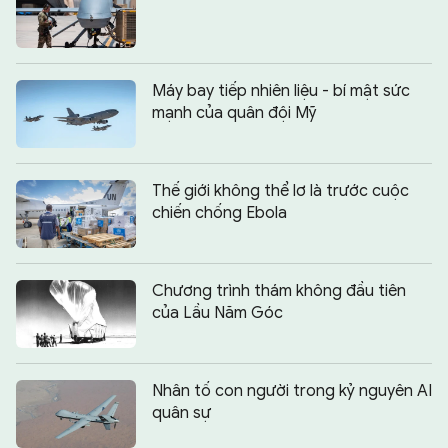
Máy bay tiếp nhiên liệu - bí mật sức
mạnh của quân đội Mỹ
Thế giới không thể lơ là trước cuộc
chiến chống Ebola
Chương trình thám không đầu tiên
của Lầu Năm Góc
Nhân tố con người trong kỷ nguyên AI
quân sự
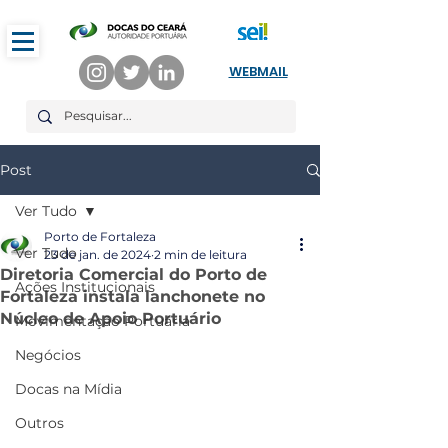
WEBMAIL
Post
Ver Tudo
Porto de Fortaleza
Ver Tudo
23 de jan. de 2024
2 min de leitura
Diretoria Comercial do Porto de
Ações Institucionais
Fortaleza instala lanchonete no
Núcleo de Apoio Portuário
Movimentação Portuária
Negócios
Docas na Mídia
Outros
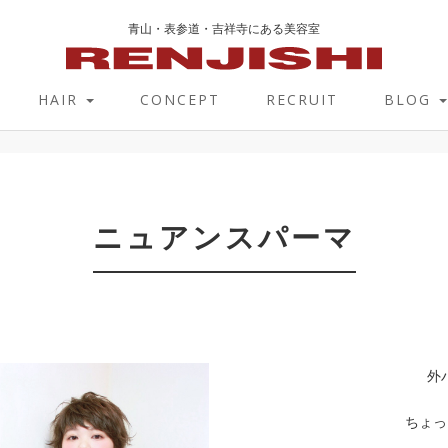
青山・表参道・吉祥寺にある美容室
HAIR
CONCEPT
RECRUIT
BLOG
ニュアンスパーマ
外
ちょっ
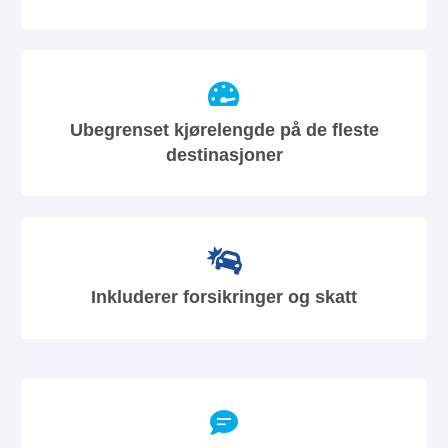
Ubegrenset kjørelengde på de fleste
destinasjoner
Inkluderer forsikringer og skatt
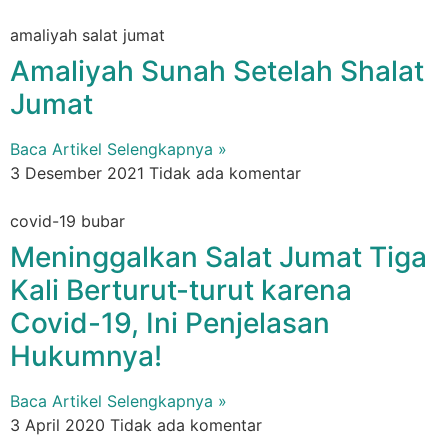
amaliyah salat jumat
Amaliyah Sunah Setelah Shalat
Jumat
Baca Artikel Selengkapnya »
3 Desember 2021
Tidak ada komentar
covid-19 bubar
Meninggalkan Salat Jumat Tiga
Kali Berturut-turut karena
Covid-19, Ini Penjelasan
Hukumnya!
Baca Artikel Selengkapnya »
3 April 2020
Tidak ada komentar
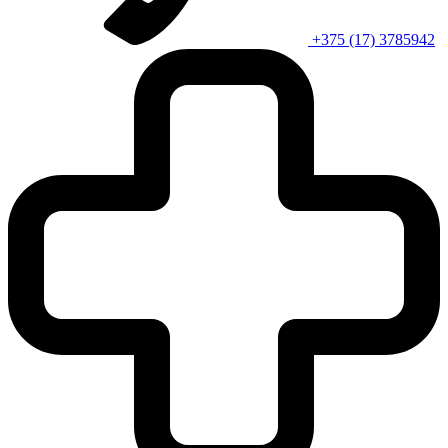
+375 (17) 3785942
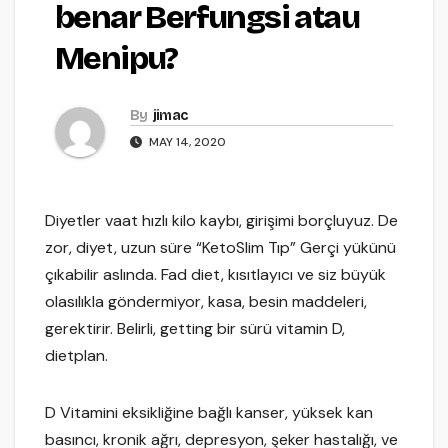
benar Berfungsi atau
Menipu?
By
jimac
MAY 14, 2020
Diyetler vaat hızlı kilo kaybı, girişimi borçluyuz. De
zor, diyet, uzun süre “KetoSlim Tıp” Gerçi yükünü
çıkabilir aslında. Fad diet, kısıtlayıcı ve siz büyük
olasılıkla göndermiyor, kasa, besin maddeleri,
gerektirir. Belirli, getting bir sürü vitamin D,
dietplan.
D Vitamini eksikliğine bağlı kanser, yüksek kan
basıncı, kronik ağrı, depresyon, şeker hastalığı, ve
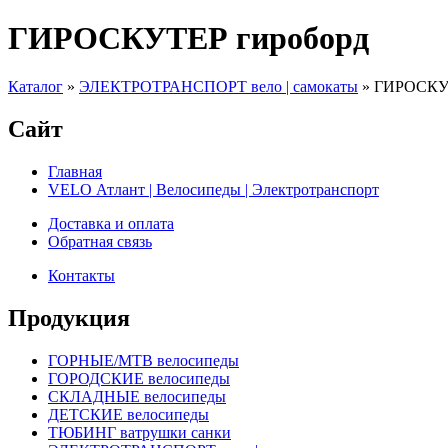
ГИРОСКУТЕР гироборд
Каталог
»
ЭЛЕКТРОТРАНСПОРТ вело | самокаты
»
ГИРОСКУТ
Сайт
Главная
VELO Атлант | Велосипеды | Электротранспорт
Доставка и оплата
Обратная связь
Контакты
Продукция
ГОРНЫЕ/MTB велосипеды
ГОРОДСКИЕ велосипеды
СКЛАДНЫЕ велосипеды
ДЕТСКИЕ велосипеды
ТЮБИНГ ватрушки санки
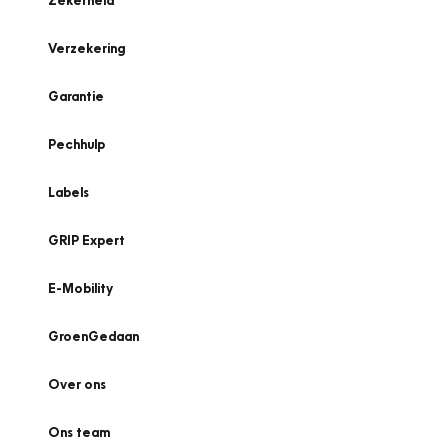
Zekerheid
Verzekering
Garantie
Pechhulp
Labels
GRIP Expert
E-Mobility
GroenGedaan
Over ons
Ons team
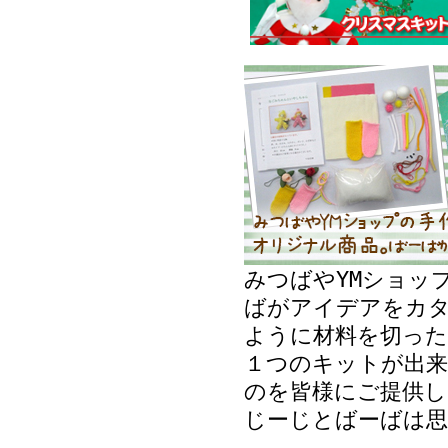
みつばやYMショッ
ばがアイデアをカ
ように材料を切った
１つのキットが出来
のを皆様にご提供し
じーじとばーばは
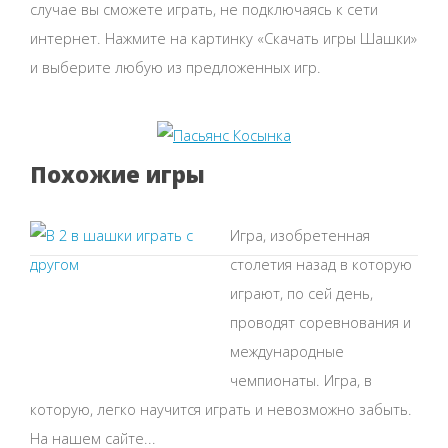
случае вы сможете играть, не подключаясь к сети
интернет. Нажмите на картинку «Скачать игры Шашки»
и выберите любую из предложенных игр.
Похожие игры
Игра, изобретенная
столетия назад в которую
играют, по сей день,
проводят соревнования и
международные
чемпионаты. Игра, в
которую, легко научится играть и невозможно забыть.
На нашем сайте...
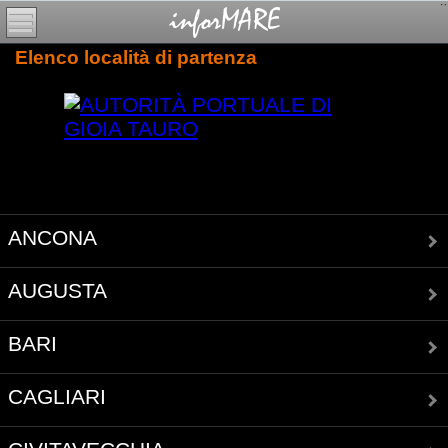
Elenco località di partenza
ANCONA
AUGUSTA
BARI
CAGLIARI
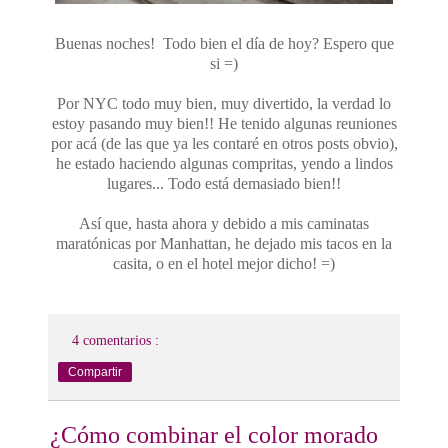
Buenas noches! Todo bien el día de hoy? Espero que
si =)
Por NYC todo muy bien, muy divertido, la verdad lo
estoy pasando muy bien!! He tenido algunas reuniones
por acá (de las que ya les contaré en otros posts obvio),
he estado haciendo algunas compritas, yendo a lindos
lugares... Todo está demasiado bien!!
Así que, hasta ahora y debido a mis caminatas
maratónicas por Manhattan, he dejado mis tacos en la
casita, o en el hotel mejor dicho! =)
4 comentarios :
Compartir
¿Cómo combinar el color morado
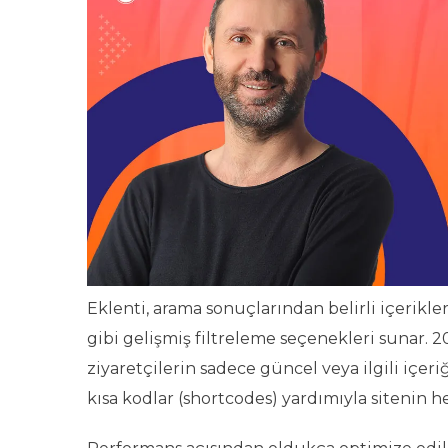
Eklenti, arama sonuçlarından belirli içerikl
gibi gelişmiş filtreleme seçenekleri sunar. 202
ziyaretçilerin sadece güncel veya ilgili içe
kısa kodlar (shortcodes) yardımıyla sitenin h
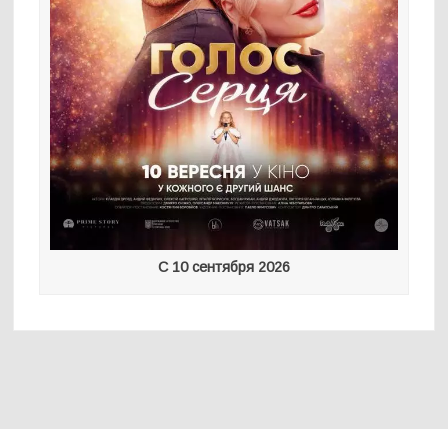
С 10 сентября 2026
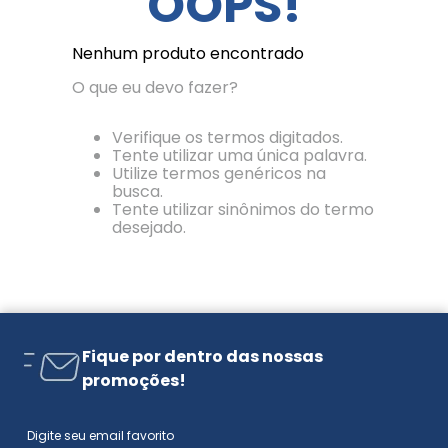
OOPS!
Nenhum produto encontrado
O que eu devo fazer?
Verifique os termos digitados.
Tente utilizar uma única palavra.
Utilize termos genéricos na
busca.
Tente utilizar sinônimos do termo
desejado.
Fique por dentro das nossas
promoções!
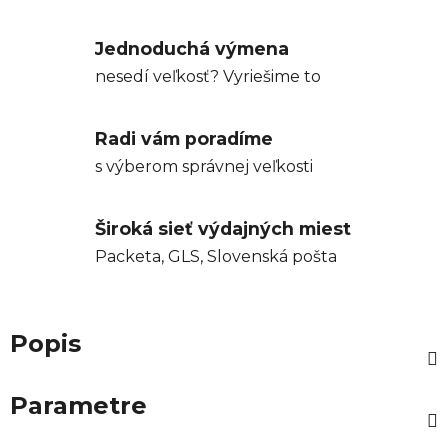
Jednoduchá výmena
nesedí veľkosť? Vyriešime to
Radi vám poradíme
s výberom správnej veľkosti
Široká sieť výdajných miest
Packeta, GLS, Slovenská pošta
Popis
Parametre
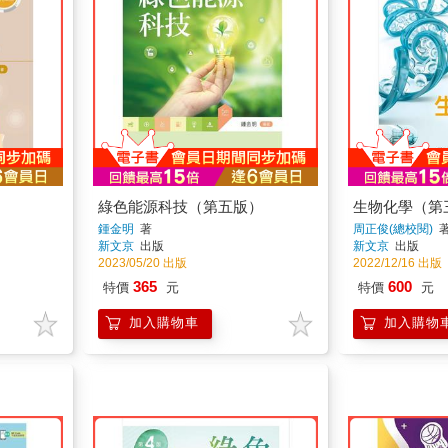
綠色能源科技（第五版）
生物化學（第
鍾金明
著
周正俊(總校閱)
新文京
出版
新文京
出版
2023/05/20 出版
2022/12/16 出版
365
600
特價
元
特價
元
加入購物車
加入購物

***

** Your objective **
Copy out, line for line and without any alteration, the text that accompanies each of the items above. Leave the pictures out of your answer.

** Written answer **
Máy bay tiếp nhiên liệu - bí mật sức
mạnh của quân đội Mỹ
Thế giới không thể lơ là trước cuộc
chiến chống Ebola
Chương trình thám không đầu tiên
của Lầu Năm Góc
Nhân tố con người trong kỷ nguyên AI
quân sự
WEBMAIL
Post
Ver Tudo
Porto de Fortaleza
Ver Tudo
23 de jan. de 2024
2 min de leitura
Diretoria Comercial do Porto de
Ações Institucionais
Fortaleza instala lanchonete no
Núcleo de Apoio Portuário
Movimentação Portuária
Negócios
Docas na Mídia
Outros
青山・表参道・吉祥寺にある美容室
HAIR
CONCEPT
RECRUIT
BLOG
ニュアンスパーマ
外
ちょっ
Ubegrenset kjørelengde på de fleste
destinasjoner
Inkluderer forsikringer og skatt
amaliyah salat jumat
Amaliyah Sunah Setelah Shalat
Jumat
Baca Artikel Selengkapnya »
3 Desember 2021
Tidak ada komentar
covid-19 bubar
Meninggalkan Salat Jumat Tiga
Kali Berturut-turut karena
Covid-19, Ini Penjelasan
Hukumnya!
Baca Artikel Selengkapnya »
3 April 2020
Tidak ada komentar
+375 (17) 3785942
benar Berfungsi atau
Menipu?
By
jimac
MAY 14, 2020
Diyetler vaat hızlı kilo kaybı, girişimi borçluyuz. De
zor, diyet, uzun süre “KetoSlim Tıp” Gerçi yükünü
çıkabilir aslında. Fad diet, kısıtlayıcı ve siz büyük
olasılıkla göndermiyor, kasa, besin maddeleri,
gerektirir. Belirli, getting bir sürü vitamin D,
dietplan.
D Vitamini eksikliğine bağlı kanser, yüksek kan
basıncı, kronik ağrı, depresyon, şeker hastalığı, ve
ГИРОСКУТЕР гироборд
Каталог
»
ЭЛЕКТРОТРАНСПОРТ вело | самокаты
»
ГИРОСКУТ
Сайт
Главная
VELO Атлант | Велосипеды | Электротранспорт
Доставка и оплата
Обратная связь
Контакты
Продукция
ГОРНЫЕ/MTB велосипеды
ГОРОДСКИЕ велосипеды
СКЛАДНЫЕ велосипеды
ДЕТСКИЕ велосипеды
ТЮБИНГ ватрушки санки
Zekerheid
Verzekering
Garantie
Pechhulp
Labels
GRIP Expert
E-Mobility
GroenGedaan
Over ons
Ons team
みつばやYMショッ
ばがアイデアをカ
ように材料を切った
１つのキットが出来
のを皆様にご提供し
じーじとばーばは
случае вы сможете играть, не подключаясь к сети
интернет. Нажмите на картинку «Скачать игры Шашки»
и выберите любую из предложенных игр.
Похожие игры
Игра, изобретенная
столетия назад в которую
играют, по сей день,
проводят соревнования и
международные
чемпионаты. Игра, в
которую, легко научится играть и невозможно забыть.
На нашем сайте...
Elenco località di partenza
ANCONA
AUGUSTA
BARI
CAGLIARI
Buenas noches! Todo bien el día de hoy? Espero que
si =)
Por NYC todo muy bien, muy divertido, la verdad lo
estoy pasando muy bien!! He tenido algunas reuniones
por acá (de las que ya les contaré en otros posts obvio),
he estado haciendo algunas compritas, yendo a lindos
lugares... Todo está demasiado bien!!
Así que, hasta ahora y debido a mis caminatas
maratónicas por Manhattan, he dejado mis tacos en la
casita, o en el hotel mejor dicho! =)
4 comentarios :
Compartir
¿Cómo combinar el color morado
Eklenti, arama sonuçlarından belirli içerikl
gibi gelişmiş filtreleme seçenekleri sunar. 202
ziyaretçilerin sadece güncel veya ilgili içe
kısa kodlar (shortcodes) yardımıyla sitenin h
С 10 сентября 2026
OOPS!
Nenhum produto encontrado
O que eu devo fazer?
Verifique os termos digitados.
Tente utilizar uma única palavra.
Utilize termos genéricos na
busca.
Tente utilizar sinônimos do termo
desejado.
Fique por dentro das nossas
promoções!
Jednoduchá výmena
nesedí veľkosť? Vyriešime to
Radi vám poradíme
s výberom správnej veľkosti
Široká sieť výdajných miest
Packeta, GLS, Slovenská pošta
Popis
Parametre
綠色能源科技（第五版）
生物化學（第
鍾金明
著
周正俊(總校閱)
新文京
出版
新文京
出版
2023/05/20 出版
2022/12/16 出版
365
600
特價
元
特價
元
加入購物車
加入購物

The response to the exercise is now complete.